Astronomers May Have Heard the Possible Hints of Low-Frequency Gravitational Waves

A multinational team of astronomers detected the first small, low-frequency whispers, which could be gravitational waves from massive, colliding black holes in remote galaxies.

The results were derived from more than 12.5 years of data gathered from the Green Bank, West Virginia national radio telescopes, and the newly collapsed dish at the Arecibo Observatory in Arecibo, Puerto Rico.

Evidence of Black Holes
384282 01: Orbiting telescopes found the strongest direct evidence yet for the existence of black holes by measuring the release of energy from space matter spiraling at an ever increasing speed into the bottomless maw that marks the edge of a black hole, January 12, 2001. Left: Gas from the companion star is drawn by gravity onto the black hole in a swirling pattern. As the gas nears the event horizon, a strong gravitational redshift makes it appear redder and dimmer. When the gas finally crosses the event horizon, it disappeaers from view. Because of this, the region within the event horizon appears black. Right: As above, gas from the companion star flows down onto the collapsed star--in this case a neutron star instead of a black hole. As the gas approaches the neutron star, a similar gravitational redshift makes the gas appear redder and dimmer. However, when the gas strikes the solid surface of the neutron star it glows brightly. NASA/Newsmakers

At a press conference at the American Astronomical Society's national meeting, conducted online owing to the COVID-19 pandemic, the study was revealed on January 11. The study published December 24 in The Astrophysical Journal Letters was illuminated by the press conference.

The astronomers partnered with the North American Nanohertz Observatory for Gravitational Waves (NANOGrav) permission. They used pulsars that serve as wave detectors and celestial timekeepers, quickly rotating dense stars.

Did Earth Location Change Because of Gravitational Waves?

Merging giant black holes produces gravitational waves that can carry ripples across space-time and influence the regularity of timekeeping of a pulsar, potentially suggesting that Earth's location in the universe might have changed significantly.

Scientists have not yet observed gravitational waves, said Shami Chatterjee, a senior Cornell research scientist at the Department of Astronomy of the College of Arts and Sciences (A&S).
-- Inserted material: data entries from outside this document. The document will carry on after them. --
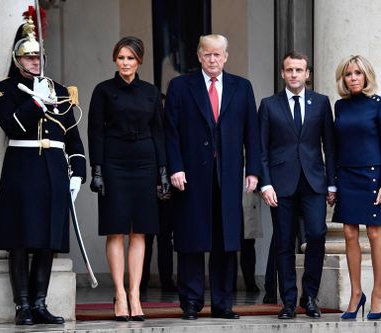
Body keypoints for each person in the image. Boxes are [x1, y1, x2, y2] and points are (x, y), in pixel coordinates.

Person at [0, 9, 86, 325]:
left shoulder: (60, 89)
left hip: (54, 171)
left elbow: (72, 137)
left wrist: (78, 172)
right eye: (28, 58)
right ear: (17, 59)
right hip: (22, 170)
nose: (35, 63)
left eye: (38, 57)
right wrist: (35, 103)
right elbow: (12, 127)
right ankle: (22, 306)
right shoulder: (2, 89)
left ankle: (40, 303)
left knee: (47, 239)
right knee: (20, 240)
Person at [164, 34, 261, 320]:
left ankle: (222, 303)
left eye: (218, 54)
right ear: (199, 56)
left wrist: (253, 169)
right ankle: (191, 303)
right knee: (192, 241)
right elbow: (170, 132)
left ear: (226, 56)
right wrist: (175, 167)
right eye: (208, 54)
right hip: (191, 176)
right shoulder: (181, 86)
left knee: (226, 241)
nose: (213, 59)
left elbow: (251, 133)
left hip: (229, 177)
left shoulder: (242, 87)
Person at [88, 36, 169, 321]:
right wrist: (96, 170)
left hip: (145, 163)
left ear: (139, 61)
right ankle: (119, 294)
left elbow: (159, 133)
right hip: (114, 162)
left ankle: (135, 294)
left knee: (140, 231)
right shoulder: (103, 91)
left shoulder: (150, 92)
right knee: (116, 229)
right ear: (115, 59)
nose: (125, 62)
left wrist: (162, 171)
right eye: (121, 57)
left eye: (130, 58)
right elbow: (95, 132)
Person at [259, 51, 336, 319]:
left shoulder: (322, 103)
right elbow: (261, 149)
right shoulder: (268, 105)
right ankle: (289, 302)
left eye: (299, 70)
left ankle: (310, 296)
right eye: (289, 70)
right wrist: (265, 184)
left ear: (307, 74)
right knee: (284, 242)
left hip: (314, 182)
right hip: (280, 185)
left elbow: (330, 146)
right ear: (282, 73)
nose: (294, 75)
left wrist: (332, 184)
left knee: (316, 235)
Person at [332, 55, 381, 320]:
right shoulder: (340, 106)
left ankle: (377, 293)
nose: (353, 78)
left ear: (366, 76)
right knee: (348, 234)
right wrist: (332, 183)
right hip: (346, 175)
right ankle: (356, 294)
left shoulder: (380, 104)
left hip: (371, 176)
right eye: (348, 74)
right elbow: (334, 147)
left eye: (358, 73)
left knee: (375, 233)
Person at [140, 93, 177, 294]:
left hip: (168, 194)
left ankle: (167, 280)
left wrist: (167, 187)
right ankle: (141, 280)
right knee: (144, 239)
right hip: (147, 192)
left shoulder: (172, 133)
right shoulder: (148, 132)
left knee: (165, 240)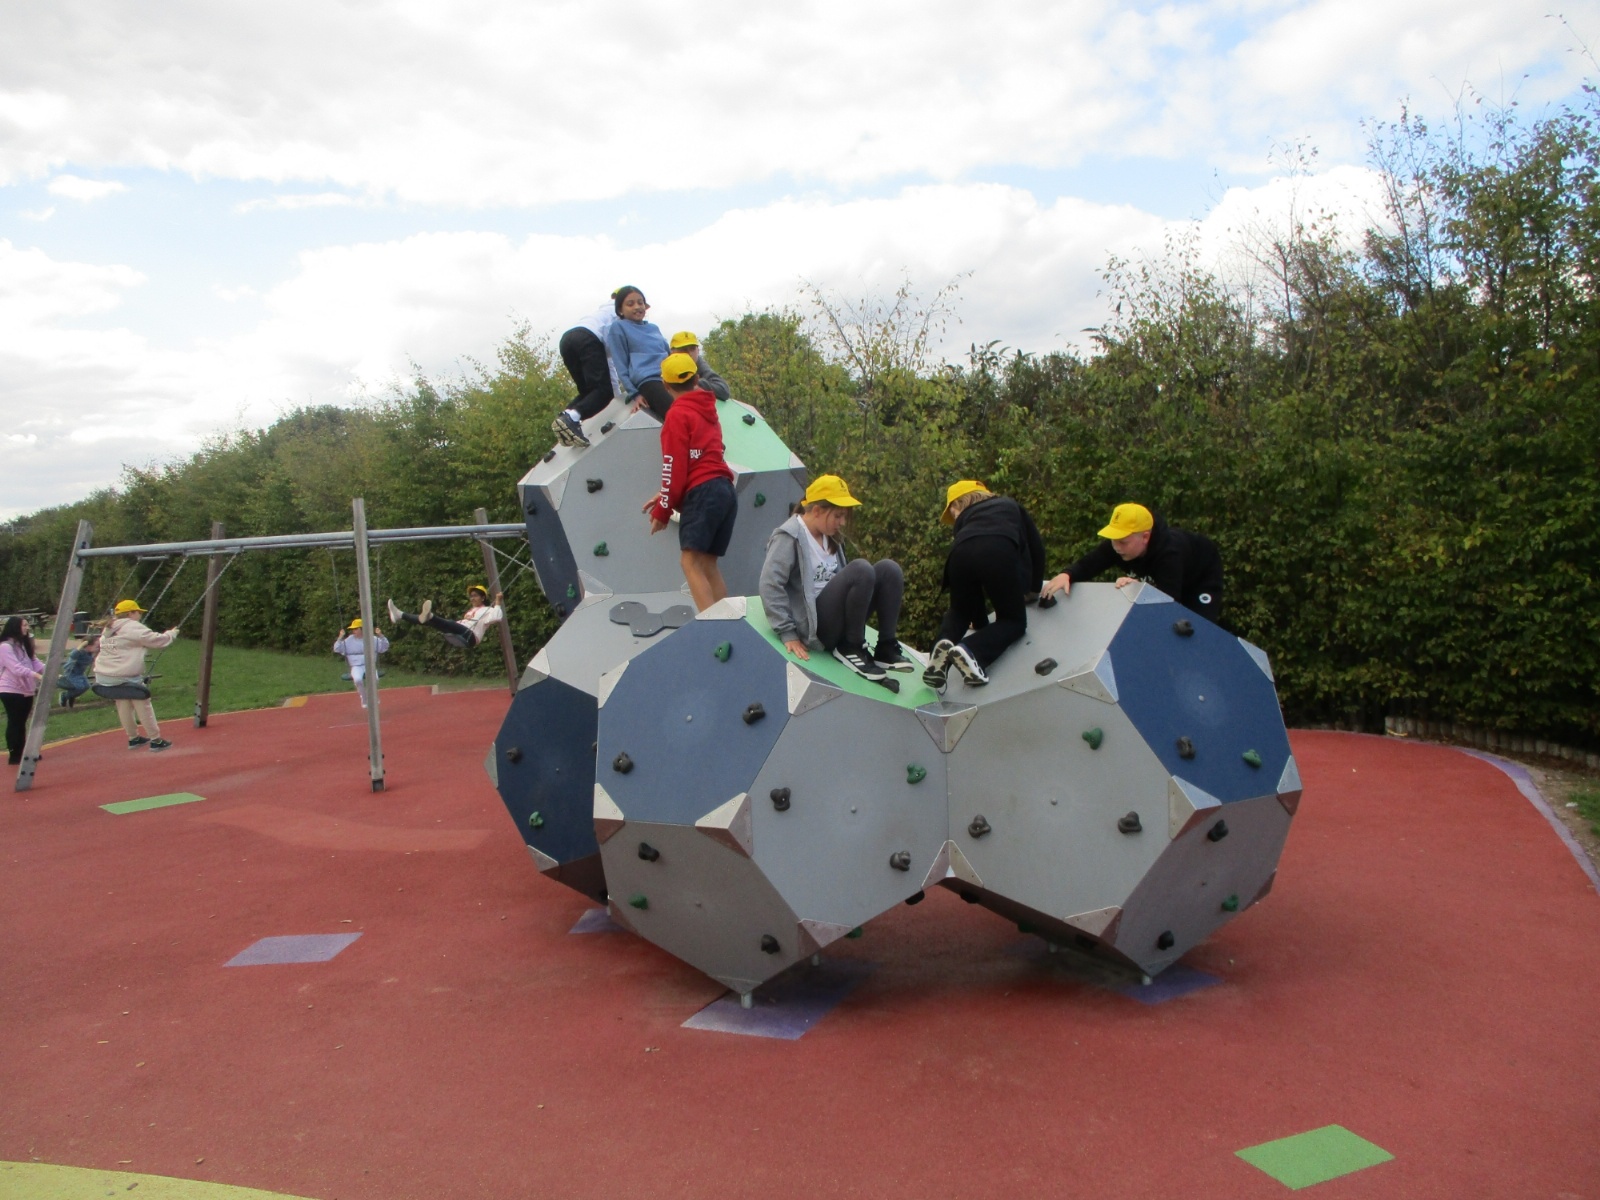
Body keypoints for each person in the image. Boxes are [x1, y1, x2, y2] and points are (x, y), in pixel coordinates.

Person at [759, 475, 912, 683]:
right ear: (816, 510)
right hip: (817, 628)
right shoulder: (789, 536)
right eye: (838, 516)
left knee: (889, 569)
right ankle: (851, 647)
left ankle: (886, 646)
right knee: (861, 569)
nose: (842, 522)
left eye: (844, 516)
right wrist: (787, 632)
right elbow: (769, 584)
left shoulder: (831, 537)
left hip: (840, 620)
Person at [923, 481, 1048, 690]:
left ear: (958, 504)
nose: (954, 517)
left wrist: (980, 623)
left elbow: (973, 591)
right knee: (1013, 621)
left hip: (958, 554)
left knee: (960, 611)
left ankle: (943, 643)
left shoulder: (965, 522)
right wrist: (1033, 589)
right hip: (997, 548)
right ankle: (973, 651)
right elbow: (1036, 548)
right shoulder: (1009, 505)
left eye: (952, 512)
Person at [639, 353, 736, 611]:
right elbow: (701, 461)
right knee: (708, 564)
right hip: (724, 489)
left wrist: (663, 510)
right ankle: (728, 624)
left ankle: (712, 626)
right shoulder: (708, 411)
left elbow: (674, 467)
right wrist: (665, 496)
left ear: (665, 385)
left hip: (703, 493)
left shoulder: (677, 415)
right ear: (696, 379)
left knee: (689, 562)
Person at [1041, 502, 1223, 623]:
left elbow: (1169, 603)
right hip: (1169, 580)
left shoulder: (1169, 555)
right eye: (1113, 540)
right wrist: (1067, 574)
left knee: (1196, 626)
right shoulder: (1118, 544)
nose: (1116, 547)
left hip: (1201, 577)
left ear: (1145, 537)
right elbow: (1090, 563)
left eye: (1122, 542)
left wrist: (1143, 588)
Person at [94, 600, 178, 751]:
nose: (140, 615)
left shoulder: (109, 627)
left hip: (104, 675)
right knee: (143, 704)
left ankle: (133, 738)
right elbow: (157, 641)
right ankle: (155, 740)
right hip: (124, 674)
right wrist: (171, 634)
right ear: (130, 613)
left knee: (123, 703)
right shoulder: (132, 626)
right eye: (138, 612)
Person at [551, 299, 621, 448]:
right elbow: (617, 366)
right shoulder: (620, 316)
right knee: (603, 392)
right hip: (588, 338)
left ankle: (564, 417)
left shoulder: (600, 314)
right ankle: (572, 418)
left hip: (567, 340)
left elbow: (608, 366)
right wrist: (618, 400)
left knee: (589, 392)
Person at [604, 286, 674, 419]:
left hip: (670, 378)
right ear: (620, 310)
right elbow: (621, 365)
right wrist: (634, 394)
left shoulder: (653, 328)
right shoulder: (618, 327)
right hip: (649, 381)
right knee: (676, 414)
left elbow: (669, 354)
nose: (637, 307)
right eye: (630, 304)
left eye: (640, 303)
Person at [388, 587, 503, 648]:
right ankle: (400, 615)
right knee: (429, 622)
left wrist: (497, 602)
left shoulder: (488, 610)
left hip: (471, 636)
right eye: (471, 596)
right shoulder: (471, 610)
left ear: (483, 598)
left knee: (449, 623)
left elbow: (497, 618)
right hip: (460, 632)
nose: (472, 598)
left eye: (475, 596)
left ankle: (431, 616)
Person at [1, 616, 46, 767]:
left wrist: (48, 671)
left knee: (22, 722)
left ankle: (25, 752)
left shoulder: (22, 644)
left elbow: (34, 661)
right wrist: (36, 675)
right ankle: (15, 755)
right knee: (15, 721)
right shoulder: (5, 647)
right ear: (15, 627)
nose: (27, 628)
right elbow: (16, 668)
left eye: (27, 625)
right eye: (24, 625)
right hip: (10, 689)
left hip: (26, 689)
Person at [332, 617, 390, 708]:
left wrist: (380, 635)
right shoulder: (349, 640)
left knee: (375, 679)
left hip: (370, 665)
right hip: (356, 666)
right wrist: (340, 637)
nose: (353, 631)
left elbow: (384, 647)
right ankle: (364, 697)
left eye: (356, 629)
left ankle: (374, 696)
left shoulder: (372, 639)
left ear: (362, 629)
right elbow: (337, 649)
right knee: (358, 679)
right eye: (353, 629)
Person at [667, 331, 731, 401]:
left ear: (698, 350)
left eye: (692, 349)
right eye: (684, 350)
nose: (689, 353)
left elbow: (723, 390)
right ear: (672, 352)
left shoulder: (699, 364)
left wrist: (691, 383)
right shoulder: (665, 367)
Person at [57, 633, 98, 707]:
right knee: (80, 687)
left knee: (86, 686)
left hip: (80, 674)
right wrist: (83, 644)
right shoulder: (80, 652)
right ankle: (65, 696)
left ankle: (71, 696)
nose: (98, 648)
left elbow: (91, 659)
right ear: (88, 646)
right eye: (96, 646)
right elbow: (73, 655)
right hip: (71, 673)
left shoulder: (89, 653)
The researchers observed a signal that is compatible with the presence of gravitational waves, but they can not confirm that yet. They presume this is the tip of the iceberg, but we have to show it for our own enjoyment genuinely.

Recall the wave detection by the Laser Interferometer Gravitational-Wave Observatory (LIGO) in early 2016, when physicists captured two black holes merging to get a feel of the scale of these gravitational waves.

The merger set off kilohertz waves that were hundreds of kilometers long, tiny enough to enable detectors based on Earth to grab them from land-based sensors that are kilometers large. The discovery verified a significant observation of Albert Einstein's 1915 general theory of relativity.

Gigantic black holes in the NANOGrav situation are in the process of combining.

What Black Holes Has To Do With the Waves?

James Cordes, the George Feldstein professor of physics, said that the masses were concerned about the massive black holes in galaxies' cores. They are a billion times the sun's mass.

And these monsters produce gravitational quavers on a nanohertz scale that are light-years in length, Cordes said. Astronomers, thus, depend on pulsars to help track these waves.

The paper states that 47 pulsars were observed to obtain this data; astronomers actually use 80 pulsars. Cordes said the aim is for astronomers to use approximately 200 pulsars for the mission, after they obtain telescope time on other radio telescopes, to replace the time spent at the recently collapsed Arecibo Observatory.

Cordes and Chatterjee are graduates of the Carl Sagan Institute at Cornell.

NANOGrav, of which Cornell is a founding member, is a collaborative partnership between the National Science Foundation and the Canadian Research Council for Natural Sciences and Engineering. Both organizations gave funding.